Saved data entries:

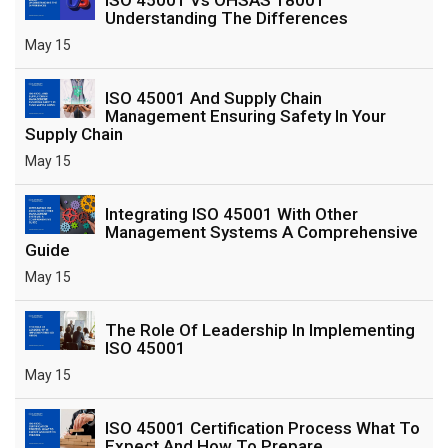
Understanding The Differences
May 15
ISO 45001 And Supply Chain
Management Ensuring Safety In Your
Supply Chain
May 15
Integrating ISO 45001 With Other
Management Systems A Comprehensive
Guide
May 15
The Role Of Leadership In Implementing
ISO 45001
May 15
ISO 45001 Certification Process What To
Expect And How To Prepare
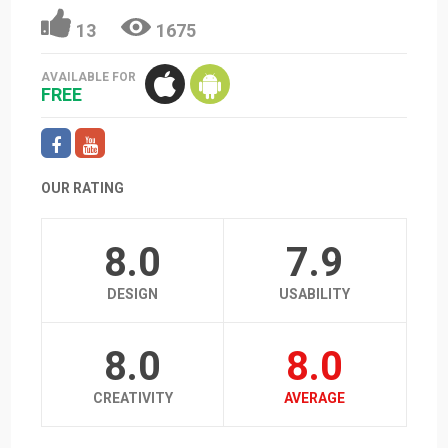
13
1675
AVAILABLE FOR
FREE
OUR RATING
8.0
7.9
DESIGN
USABILITY
8.0
8.0
CREATIVITY
AVERAGE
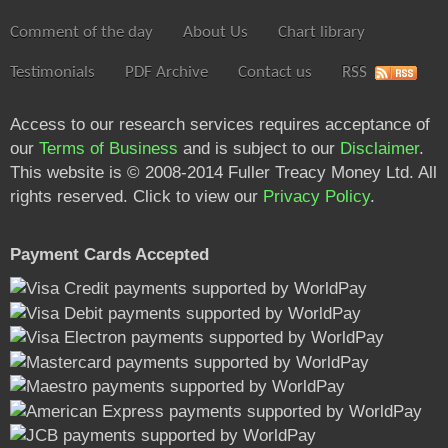
Comment of the day
About Us
Chart library
Testimonials
PDF Archive
Contact us
RSS
Access to our research services requires acceptance of
our
Terms of Business
and is subject to our
Disclaimer
.
This website is © 2008-2014 Fuller Treacy Money Ltd. All
rights reserved. Click to view our
Privacy Policy
.
Payment Cards Accepted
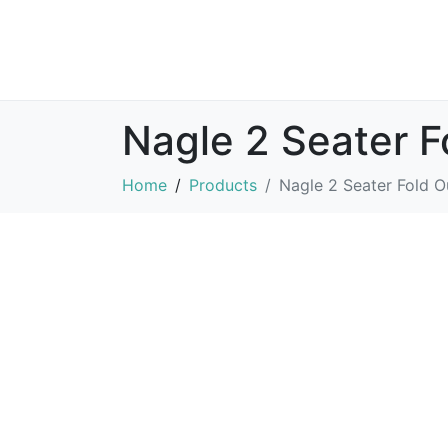
Nagle 2 Seater F
Home
Products
Nagle 2 Seater Fold O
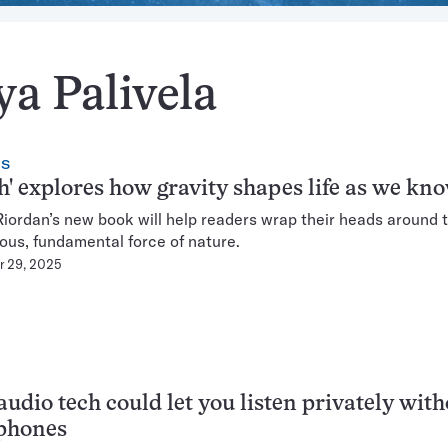
ya Palivela
CS
h' explores how gravity shapes life as we kno
iordan’s new book will help readers wrap their heads around t
ous, fundamental force of nature.
 29, 2025
udio tech could let you listen privately with
phones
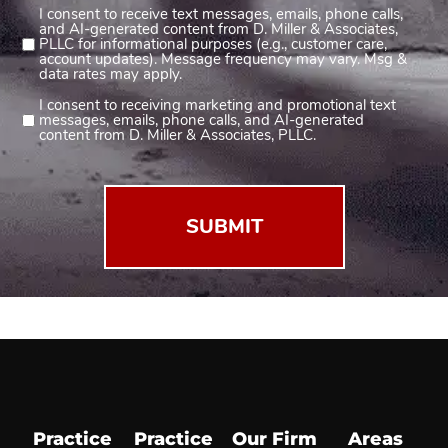
I consent to receive text messages, emails, phone calls,
Consent
and AI-generated content from D. Miller & Associates,
1
PLLC for informational purposes (e.g., customer care,
account updates). Message frequency may vary. Msg &
(Required)
data rates may apply.
I consent to receiving marketing and promotional text
Consent
messages, emails, phone calls, and AI-generated
2
content from D. Miller & Associates, PLLC.
(Required)
Practice
Practice
Our Firm
Areas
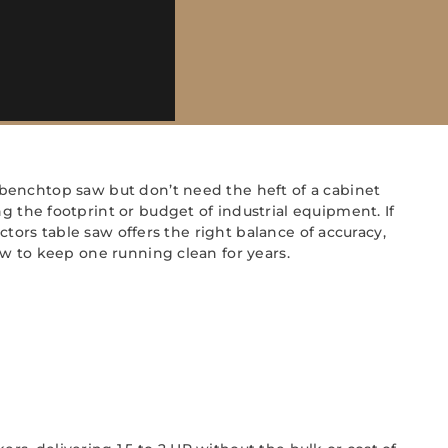
benchtop saw but don’t need the heft of a cabinet
he footprint or budget of industrial equipment. If
ctors table saw offers the right balance of accuracy,
w to keep one running clean for years.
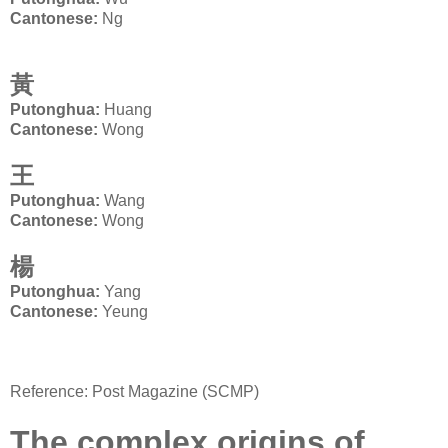
Cantonese:
Ng
黃
Putonghua:
Huang
Ca
ntonese:
Wong
王
Putonghua:
Wang
Cantonese:
Wong
楊
Putonghua:
Yang
Cantonese:
Yeung
Reference: Post Magazine (SCMP)
The complex origins of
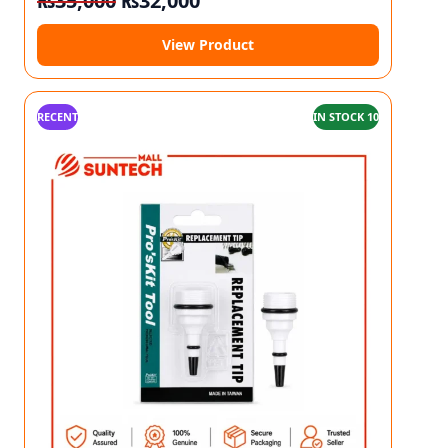
₨
35,000
₨
32,000
View Product
RECENT
IN STOCK 10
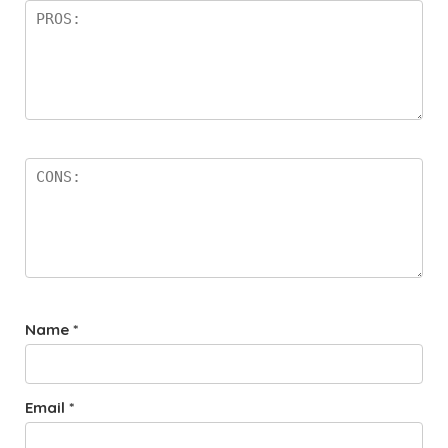
Name
*
Email
*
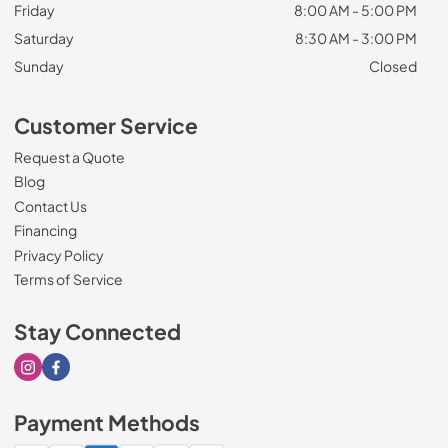
Friday
8:00 AM - 5:00 PM
Saturday
8:30 AM - 3:00 PM
Sunday
Closed
Customer Service
Request a Quote
Blog
Contact Us
Financing
Privacy Policy
Terms of Service
Stay Connected
Visit our Instagram page
Visit our Facebook page
Payment Methods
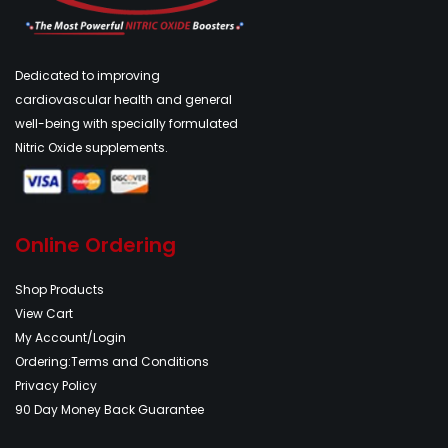
Dedicated to improving
cardiovascular health and general
well-being with specially formulated
Nitric Oxide supplements.
Online Ordering
Shop Products
View Cart
My Account/Login
Ordering:Terms and Conditions
Privacy Policy
90 Day Money Back Guarantee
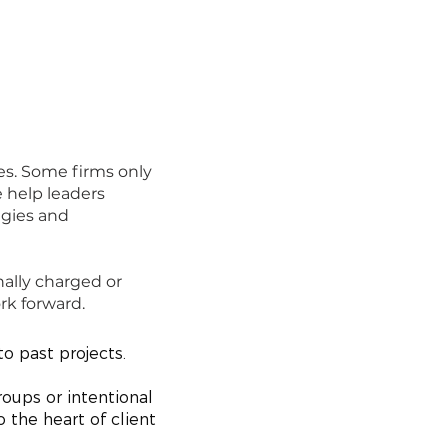
es. Some firms only
e help leaders
egies and
nally charged or
rk forward.
o past projects.
roups or intentional
 the heart of client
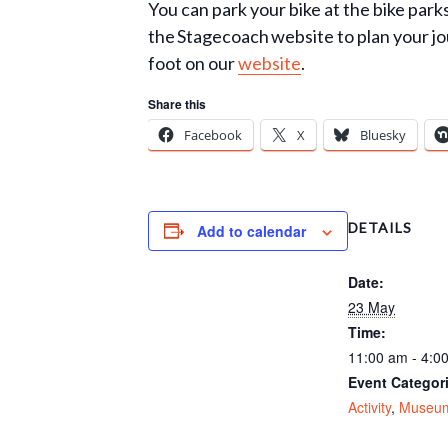
You can park your bike at the bike par
the Stagecoach website to plan your jo
foot on our
website
.
Share this
Facebook
X
Bluesky
DETAILS
Add to calendar
Date:
23 May
Time:
11:00 am - 4:0
Event Categor
Activity
,
Museu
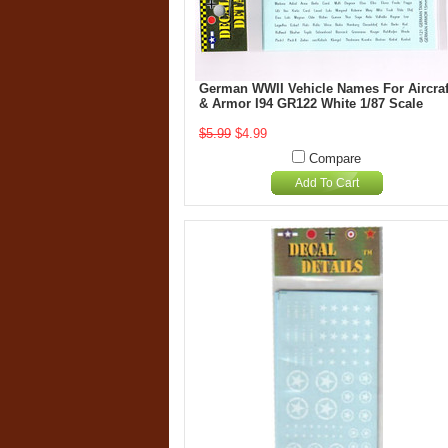
German WWII Vehicle Names For Aircraf
& Armor I94 GR122 White 1/87 Scale
$5.99
$4.99
Compare
Add To Cart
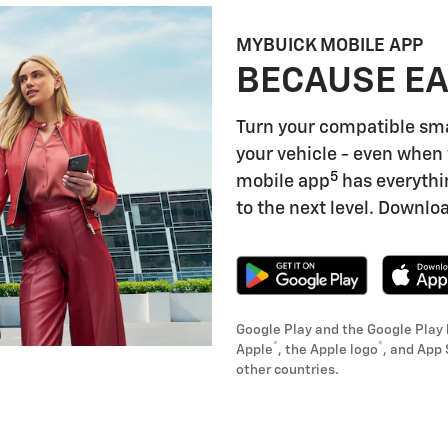
MYBUICK MOBILE APP
BECAUSE EA
Turn your compatible sm
your vehicle - even when 
5
mobile app
has everythi
to the next level. Downloa
Google Play and the Google Play 
®
®
Apple
, the Apple logo
, and App 
other countries.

• **Exercise description**: An exact reproduction of all the records is required, with no pictures included.

• **Solution for this task**:
Understanding The Differences
May 15
ISO 45001 And Supply Chain
Management Ensuring Safety In Your
Supply Chain
May 15
Integrating ISO 45001 With Other
Management Systems A Comprehensive
Guide
May 15
The Role Of Leadership In Implementing
ISO 45001
May 15
ISO 45001 Certification Process What To
Expect And How To Prepare
13
1675
AVAILABLE FOR
FREE
OUR RATING
8.0
7.9
DESIGN
USABILITY
8.0
8.0
CREATIVITY
AVERAGE
Comment of the day
About Us
Chart library
Testimonials
PDF Archive
Contact us
RSS
Access to our research services requires acceptance of
our
Terms of Business
and is subject to our
Disclaimer
.
This website is © 2008-2014 Fuller Treacy Money Ltd. All
rights reserved. Click to view our
Privacy Policy
.
Payment Cards Accepted
Nagle 2 Seater F
Home
Products
Nagle 2 Seater Fold O
ya Palivela
CS
h' explores how gravity shapes life as we kno
iordan’s new book will help readers wrap their heads around t
ous, fundamental force of nature.
 29, 2025
udio tech could let you listen privately with
phones
I consent to receive text messages, emails, phone calls,
Consent
and AI-generated content from D. Miller & Associates,
1
PLLC for informational purposes (e.g., customer care,
account updates). Message frequency may vary. Msg &
(Required)
data rates may apply.
I consent to receiving marketing and promotional text
Consent
messages, emails, phone calls, and AI-generated
2
content from D. Miller & Associates, PLLC.
(Required)
Practice
Practice
Our Firm
Areas
benchtop saw but don’t need the heft of a cabinet
he footprint or budget of industrial equipment. If
ctors table saw offers the right balance of accuracy,
w to keep one running clean for years.
Cantonese:
Ng
黃
Putonghua:
Huang
Ca
ntonese:
Wong
王
Putonghua:
Wang
Cantonese:
Wong
楊
Putonghua:
Yang
Cantonese:
Yeung
Reference: Post Magazine (SCMP)
The complex origins of
₨
35,000
₨
32,000
View Product
RECENT
IN STOCK 10
Name
*
Email
*
Friday
8:00 AM - 5:00 PM
Saturday
8:30 AM - 3:00 PM
Sunday
Closed
Customer Service
Request a Quote
Blog
Contact Us
Financing
Privacy Policy
Terms of Service
Stay Connected
Visit our Instagram page
Visit our Facebook page
Payment Methods
Dedicated to improving
cardiovascular health and general
well-being with specially formulated
Nitric Oxide supplements.
Online Ordering
Shop Products
View Cart
My Account/Login
Ordering:Terms and Conditions
Privacy Policy
90 Day Money Back Guarantee
es. Some firms only
e help leaders
egies and
nally charged or
rk forward.
o past projects.
roups or intentional
 the heart of client
You can park your bike at the bike par
the Stagecoach website to plan your jo
foot on our
website
.
Share this
Facebook
X
Bluesky
DETAILS
Add to calendar
Date:
23 May
Time:
11:00 am - 4:0
Event Categor
Activity
,
Museu
German WWII Vehicle Names For Aircraf
& Armor I94 GR122 White 1/87 Scale
$5.99
$4.99
Compare
Add To Cart
MYBUICK MOBILE APP
BECAUSE EA
Turn your compatible sm
your vehicle - even when 
5
mobile app
has everythi
to the next level. Downloa
Google Play and the Google Play 
®
®
Apple
, the Apple logo
, and App 
other countries.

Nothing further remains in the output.